SELECTED EXTRACT -
= = = =

The many sides of Tobias and Tris. They, as well as Tris’ mother and Jeanine were the only truly believable characters because their natures were complex. Everyone else fit into the mold of their faction, whereas the characters listed above were not afraid to reach outside the box and really think critically and differently (SPOILERRRRR!!!!) And I suppose that’s part of the whole Divergence thing with the three former in the list.
The conflict. Not horribly new, the conflict was of someone doing bad things with good intentions in mind. She didn’t want genocide (at least the good in me is trying to believe she doesn’t and I don’t believe she wanted that ultimately (hopefully you guys know who I am talking about)) she wanted a more equal government.
What I Didn’t Like: 
The climax came very suddenly. Like, there was calm, and then all of the sudden there is THE rising action, the one that made me go, whoa something big is going to happen! Maybe the abruptness was the point, but I am not a fan since the rest of the novel was paced so well and then it feels like she didn’t know what else to write between what had happened before and the rising action to the climax.
The characters were a bit too cliche. The Abnegation were incapable of being selfish, the Candor can absolutely never lie, and the Dauntless are always daredeviling/being brutes, and amity people are incapable of being mean. Then from that Peter never varied in his character. He was always Draco Malfoy and his friends were always Pansy Parkinson and Blaze/Crabbe/Goyle.
I still do not really understand the purpose/point of the factions. Why they formed, why all of the personalities must be the exact same. Even with the houses in Harry Potter they all still had completely different personalities (Slytherin being the only exception, of course.)
Overall, I enjoyed the bok though I hope Insurgent will clear some questions up about the factions, the history of the factions, and of course for some blushing madly-ness from Tris and Tobias.

= = = =

WHAT YOU WILL DO -
A. In the review, which character does the reviewer say was always Draco Malfoy?
B. Reproduce the part of the review word for word, starting with "The many sides" and going on through "in the list.".
C. List every faction the review names.

= = = =

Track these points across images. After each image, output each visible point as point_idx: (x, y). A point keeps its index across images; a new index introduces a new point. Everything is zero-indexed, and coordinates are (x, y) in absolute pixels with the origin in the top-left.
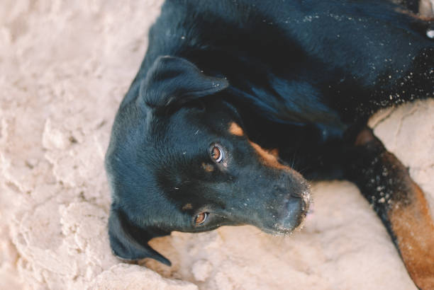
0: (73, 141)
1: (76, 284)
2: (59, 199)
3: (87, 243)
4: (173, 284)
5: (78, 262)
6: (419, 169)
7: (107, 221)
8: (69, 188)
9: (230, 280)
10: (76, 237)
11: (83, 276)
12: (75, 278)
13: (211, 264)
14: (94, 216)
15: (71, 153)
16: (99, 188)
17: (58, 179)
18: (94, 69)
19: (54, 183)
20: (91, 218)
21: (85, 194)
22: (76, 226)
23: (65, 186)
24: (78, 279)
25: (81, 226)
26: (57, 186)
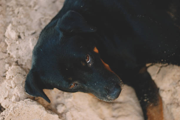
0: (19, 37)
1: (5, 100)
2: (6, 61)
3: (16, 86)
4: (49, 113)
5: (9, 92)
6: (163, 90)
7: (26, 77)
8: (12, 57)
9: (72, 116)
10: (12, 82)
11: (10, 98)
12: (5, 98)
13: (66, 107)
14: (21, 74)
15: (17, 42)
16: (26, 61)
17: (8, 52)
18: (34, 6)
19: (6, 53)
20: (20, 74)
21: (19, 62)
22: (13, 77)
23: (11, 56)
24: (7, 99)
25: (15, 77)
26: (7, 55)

= = = =

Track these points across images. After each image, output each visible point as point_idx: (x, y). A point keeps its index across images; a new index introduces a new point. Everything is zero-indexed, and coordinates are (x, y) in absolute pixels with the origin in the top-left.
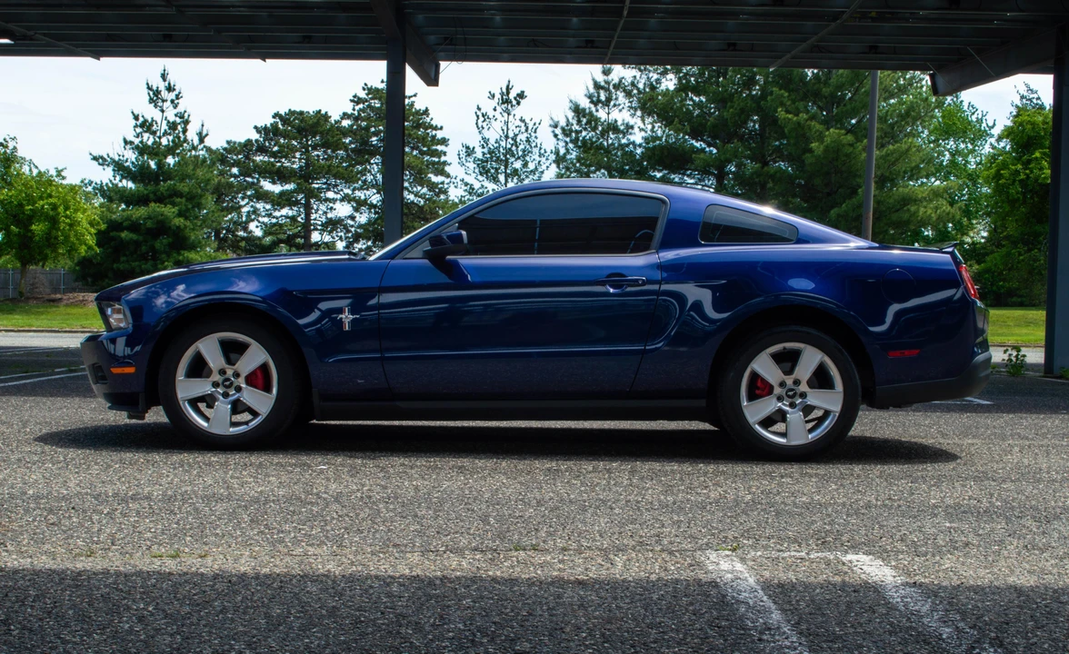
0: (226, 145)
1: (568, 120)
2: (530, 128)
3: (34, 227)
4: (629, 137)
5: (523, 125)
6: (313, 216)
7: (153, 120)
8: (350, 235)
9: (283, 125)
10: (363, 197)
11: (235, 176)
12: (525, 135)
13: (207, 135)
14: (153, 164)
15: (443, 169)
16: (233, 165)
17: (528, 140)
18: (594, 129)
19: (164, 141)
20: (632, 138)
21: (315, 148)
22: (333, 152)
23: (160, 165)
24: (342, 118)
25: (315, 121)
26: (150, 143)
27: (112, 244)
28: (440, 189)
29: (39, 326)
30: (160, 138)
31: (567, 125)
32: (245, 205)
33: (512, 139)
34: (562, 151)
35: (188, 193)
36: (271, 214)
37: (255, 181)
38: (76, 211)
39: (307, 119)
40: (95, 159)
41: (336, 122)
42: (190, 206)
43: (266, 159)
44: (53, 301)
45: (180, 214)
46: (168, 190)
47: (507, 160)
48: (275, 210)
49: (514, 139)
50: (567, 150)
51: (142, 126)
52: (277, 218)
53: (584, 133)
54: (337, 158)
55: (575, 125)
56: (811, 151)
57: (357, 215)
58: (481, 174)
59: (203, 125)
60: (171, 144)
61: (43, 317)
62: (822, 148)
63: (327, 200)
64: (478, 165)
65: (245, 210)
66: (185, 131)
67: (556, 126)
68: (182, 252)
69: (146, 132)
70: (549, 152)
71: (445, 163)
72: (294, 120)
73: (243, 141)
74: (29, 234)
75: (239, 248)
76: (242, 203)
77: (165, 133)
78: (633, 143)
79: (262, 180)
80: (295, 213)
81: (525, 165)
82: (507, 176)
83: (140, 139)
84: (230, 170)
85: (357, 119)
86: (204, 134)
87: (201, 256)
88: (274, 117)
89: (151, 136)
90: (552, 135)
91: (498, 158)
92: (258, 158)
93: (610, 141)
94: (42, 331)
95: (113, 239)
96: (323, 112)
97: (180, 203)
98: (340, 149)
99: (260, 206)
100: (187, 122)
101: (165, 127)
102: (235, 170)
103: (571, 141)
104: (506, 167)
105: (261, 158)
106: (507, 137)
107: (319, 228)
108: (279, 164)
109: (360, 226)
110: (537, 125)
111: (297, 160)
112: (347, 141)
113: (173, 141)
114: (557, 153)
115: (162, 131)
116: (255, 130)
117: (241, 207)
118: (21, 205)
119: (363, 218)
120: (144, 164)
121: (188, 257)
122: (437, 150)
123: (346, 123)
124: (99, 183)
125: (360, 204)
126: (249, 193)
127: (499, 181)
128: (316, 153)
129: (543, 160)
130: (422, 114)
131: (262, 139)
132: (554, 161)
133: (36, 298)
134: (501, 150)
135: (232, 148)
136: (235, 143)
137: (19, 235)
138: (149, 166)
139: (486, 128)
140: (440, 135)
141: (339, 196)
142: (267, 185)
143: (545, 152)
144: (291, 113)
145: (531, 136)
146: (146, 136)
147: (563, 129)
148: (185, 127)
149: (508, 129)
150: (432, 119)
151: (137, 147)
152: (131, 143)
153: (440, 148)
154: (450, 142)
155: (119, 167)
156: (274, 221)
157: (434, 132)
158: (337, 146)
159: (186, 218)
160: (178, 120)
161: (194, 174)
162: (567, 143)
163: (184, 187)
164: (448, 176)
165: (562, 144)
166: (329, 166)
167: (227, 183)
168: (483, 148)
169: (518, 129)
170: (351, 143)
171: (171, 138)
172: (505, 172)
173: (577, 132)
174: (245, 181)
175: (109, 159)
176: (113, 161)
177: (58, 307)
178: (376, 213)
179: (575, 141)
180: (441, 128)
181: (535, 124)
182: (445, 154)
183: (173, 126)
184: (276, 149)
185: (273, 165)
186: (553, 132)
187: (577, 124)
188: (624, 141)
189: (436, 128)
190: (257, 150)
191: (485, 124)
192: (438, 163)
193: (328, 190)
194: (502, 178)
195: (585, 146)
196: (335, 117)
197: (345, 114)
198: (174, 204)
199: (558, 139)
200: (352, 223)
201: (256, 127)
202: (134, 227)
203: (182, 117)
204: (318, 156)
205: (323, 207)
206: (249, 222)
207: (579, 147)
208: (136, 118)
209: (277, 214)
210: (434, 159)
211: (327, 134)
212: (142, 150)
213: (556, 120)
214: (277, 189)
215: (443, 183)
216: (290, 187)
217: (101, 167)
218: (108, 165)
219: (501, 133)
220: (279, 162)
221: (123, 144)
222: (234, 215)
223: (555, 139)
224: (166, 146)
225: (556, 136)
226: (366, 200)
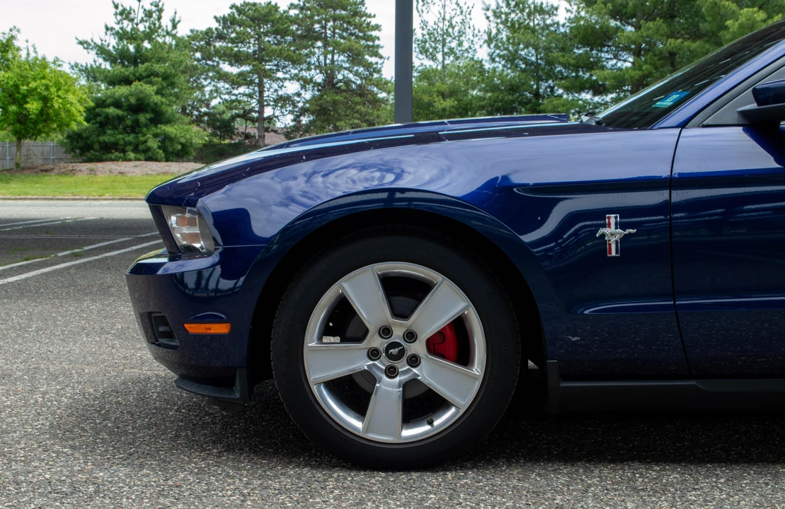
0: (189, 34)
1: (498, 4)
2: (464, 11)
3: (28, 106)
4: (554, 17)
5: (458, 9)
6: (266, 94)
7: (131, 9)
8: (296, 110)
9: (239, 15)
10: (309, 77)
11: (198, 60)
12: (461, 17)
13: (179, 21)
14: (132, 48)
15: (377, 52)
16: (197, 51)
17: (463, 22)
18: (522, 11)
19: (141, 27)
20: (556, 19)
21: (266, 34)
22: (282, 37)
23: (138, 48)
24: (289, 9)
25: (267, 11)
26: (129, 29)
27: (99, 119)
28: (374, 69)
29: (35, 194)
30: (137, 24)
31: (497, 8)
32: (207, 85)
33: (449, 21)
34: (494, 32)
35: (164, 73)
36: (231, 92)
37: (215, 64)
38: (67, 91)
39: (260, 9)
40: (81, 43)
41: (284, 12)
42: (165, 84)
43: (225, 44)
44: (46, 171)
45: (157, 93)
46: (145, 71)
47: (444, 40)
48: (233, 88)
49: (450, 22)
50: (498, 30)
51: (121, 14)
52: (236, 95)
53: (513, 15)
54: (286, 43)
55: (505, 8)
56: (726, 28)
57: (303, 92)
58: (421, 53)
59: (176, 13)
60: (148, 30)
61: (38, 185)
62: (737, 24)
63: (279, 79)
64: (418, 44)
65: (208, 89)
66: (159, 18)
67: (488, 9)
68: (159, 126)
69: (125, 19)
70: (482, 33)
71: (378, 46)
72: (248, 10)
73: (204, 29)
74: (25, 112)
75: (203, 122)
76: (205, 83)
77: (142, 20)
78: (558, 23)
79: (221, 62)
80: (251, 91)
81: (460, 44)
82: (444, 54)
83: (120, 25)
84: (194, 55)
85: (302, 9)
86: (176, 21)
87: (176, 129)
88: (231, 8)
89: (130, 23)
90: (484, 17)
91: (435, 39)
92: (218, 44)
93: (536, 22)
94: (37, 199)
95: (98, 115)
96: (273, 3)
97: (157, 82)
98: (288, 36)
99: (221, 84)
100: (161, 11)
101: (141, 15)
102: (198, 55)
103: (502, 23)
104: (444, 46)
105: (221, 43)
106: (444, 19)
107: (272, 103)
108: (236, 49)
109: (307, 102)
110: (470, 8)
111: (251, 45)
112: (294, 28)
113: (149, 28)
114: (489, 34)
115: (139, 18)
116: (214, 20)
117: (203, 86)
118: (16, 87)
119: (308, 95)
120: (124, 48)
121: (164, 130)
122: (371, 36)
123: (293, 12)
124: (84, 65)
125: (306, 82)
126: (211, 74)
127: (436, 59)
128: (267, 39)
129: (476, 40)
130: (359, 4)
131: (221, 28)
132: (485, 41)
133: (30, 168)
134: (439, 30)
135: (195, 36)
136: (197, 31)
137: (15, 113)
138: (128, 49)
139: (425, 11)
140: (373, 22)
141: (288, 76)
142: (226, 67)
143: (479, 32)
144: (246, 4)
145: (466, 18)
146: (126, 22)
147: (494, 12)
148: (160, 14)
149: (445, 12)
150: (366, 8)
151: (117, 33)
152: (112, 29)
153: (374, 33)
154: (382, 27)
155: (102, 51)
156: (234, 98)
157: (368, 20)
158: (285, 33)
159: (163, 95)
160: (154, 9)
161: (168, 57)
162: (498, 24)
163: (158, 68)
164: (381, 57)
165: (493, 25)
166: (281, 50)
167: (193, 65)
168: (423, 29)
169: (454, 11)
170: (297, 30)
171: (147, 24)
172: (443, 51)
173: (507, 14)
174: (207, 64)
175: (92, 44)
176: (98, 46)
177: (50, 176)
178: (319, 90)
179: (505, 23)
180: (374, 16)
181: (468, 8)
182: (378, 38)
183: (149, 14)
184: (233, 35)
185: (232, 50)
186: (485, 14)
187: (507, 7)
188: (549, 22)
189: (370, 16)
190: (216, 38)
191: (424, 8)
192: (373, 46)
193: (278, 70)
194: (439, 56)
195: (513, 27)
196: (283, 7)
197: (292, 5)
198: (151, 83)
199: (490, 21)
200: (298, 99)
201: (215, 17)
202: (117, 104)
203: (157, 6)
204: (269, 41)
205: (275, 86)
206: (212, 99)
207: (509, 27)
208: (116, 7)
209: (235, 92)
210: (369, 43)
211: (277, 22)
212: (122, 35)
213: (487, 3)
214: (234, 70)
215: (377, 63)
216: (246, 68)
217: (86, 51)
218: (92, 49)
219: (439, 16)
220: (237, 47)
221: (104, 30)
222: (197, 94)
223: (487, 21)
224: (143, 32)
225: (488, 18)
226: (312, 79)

= = = =

ANSWERS -
A. Peter

B.
The many sides of Tobias and Tris. They, as well as Tris’ mother and Jeanine were the only truly believable characters because their natures were complex. Everyone else fit into the mold of their faction, whereas the characters listed above were not afraid to reach outside the box and really think critically and differently (SPOILERRRRR!!!!) And I suppose that’s part of the whole Divergence thing with the three former in the list.

C. Abnegation, Candor, Dauntless, Amity